お読みいただく前に
さて、本題に入る前に、幾つか明確にしておきたいことがある。
まずは本書の目的である。
本書において筆者が目指すところは、現在進行形のいじめをストップさせることである。
そのための仕組みを提言する。
いじめを発生させない、予防するというものではない。
とは言え、筆者は専門家ではないので、素人の思い付きをメモにまとめた程度と思ってお読み頂きたい。
子供の世界では、その性質上、いじめの発生は不可避といえる。そのため、本気で『いじめゼロ』を目指すとなると、生徒の行動に対して、様々な制限を加えることが必要となるであろう。そして、まだ存在しないいじめのために、過剰な予防措置を講じるのは、膨大な労力を要する。その労力とコストに見合った成果を得られるとは、到底思えない。
予防に血道を注ぐよりは、発生時の対処に労力を集中出来るようにした方が、より合理的で実効性が高いのではないだろうか。
そして、ここで主に扱う『いじめ』とは、暴行や恐喝などの行為を伴う、濃厚接触型の、謂わばオールドタイプのものとなるであろう。
今後は、社会のIT化に、新型コロナウィルスの影響も加わって、恐らくネットやSNSでのいじめが主流になると思われる。しかし、筆者はITの専門家ではないので、そうしたいじめへの対応は考えていない。もし応用可能であれば、後程考えたいところではあるが、現時点ではどうなるのか不明である。

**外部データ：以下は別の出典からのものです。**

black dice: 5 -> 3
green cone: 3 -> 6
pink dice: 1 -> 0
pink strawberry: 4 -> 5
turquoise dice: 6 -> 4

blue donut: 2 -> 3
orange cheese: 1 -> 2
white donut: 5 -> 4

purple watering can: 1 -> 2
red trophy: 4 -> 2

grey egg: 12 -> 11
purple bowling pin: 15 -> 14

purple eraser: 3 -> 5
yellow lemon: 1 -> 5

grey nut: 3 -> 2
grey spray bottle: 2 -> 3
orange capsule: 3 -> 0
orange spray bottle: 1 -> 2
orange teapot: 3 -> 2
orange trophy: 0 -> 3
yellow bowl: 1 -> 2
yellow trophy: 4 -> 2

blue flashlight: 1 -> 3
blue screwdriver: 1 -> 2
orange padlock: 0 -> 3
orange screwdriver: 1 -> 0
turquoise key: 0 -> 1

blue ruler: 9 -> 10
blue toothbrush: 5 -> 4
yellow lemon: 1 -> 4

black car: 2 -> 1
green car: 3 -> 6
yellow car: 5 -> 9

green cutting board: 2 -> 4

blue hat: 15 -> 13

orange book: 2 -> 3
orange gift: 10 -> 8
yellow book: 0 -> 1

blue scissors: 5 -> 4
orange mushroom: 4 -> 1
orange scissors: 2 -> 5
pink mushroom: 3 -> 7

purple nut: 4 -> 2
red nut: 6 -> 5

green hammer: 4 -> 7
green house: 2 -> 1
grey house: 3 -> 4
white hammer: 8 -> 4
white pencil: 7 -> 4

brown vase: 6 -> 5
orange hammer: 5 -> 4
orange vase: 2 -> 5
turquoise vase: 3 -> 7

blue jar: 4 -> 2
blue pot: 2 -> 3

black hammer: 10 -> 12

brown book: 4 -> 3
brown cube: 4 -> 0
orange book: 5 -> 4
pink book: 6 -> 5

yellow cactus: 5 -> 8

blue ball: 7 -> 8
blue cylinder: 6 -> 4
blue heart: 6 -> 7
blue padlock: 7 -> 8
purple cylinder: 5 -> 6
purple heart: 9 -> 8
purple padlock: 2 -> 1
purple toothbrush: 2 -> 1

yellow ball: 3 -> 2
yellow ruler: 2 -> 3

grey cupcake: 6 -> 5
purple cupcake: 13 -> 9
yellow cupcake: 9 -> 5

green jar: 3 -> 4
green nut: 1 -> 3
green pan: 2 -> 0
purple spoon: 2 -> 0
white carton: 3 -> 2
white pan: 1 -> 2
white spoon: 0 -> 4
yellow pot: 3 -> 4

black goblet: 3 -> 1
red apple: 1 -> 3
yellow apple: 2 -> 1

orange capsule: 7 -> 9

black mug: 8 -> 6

そのような状況なので、正直言って自分でも、今更これを発表する意義がどれほどあるのか、大いに疑問とするところである。もっと早くに発表するべきだったのかもしれないが、この点は、全て筆者の怠慢に原因がある。
そもそも、本当にこのやり方が有効なのか、実現可能かどうかもわからない。
しかし少なくとも、いじめ問題解決へ向けて、多少は明確なイメージを持って頂くことが可能となるのではないだろうか。
こうした芸当は、教師や研究者ではなく、『作家の異常な想像力』にしか成し得ない種類の仕事ではないかと思う。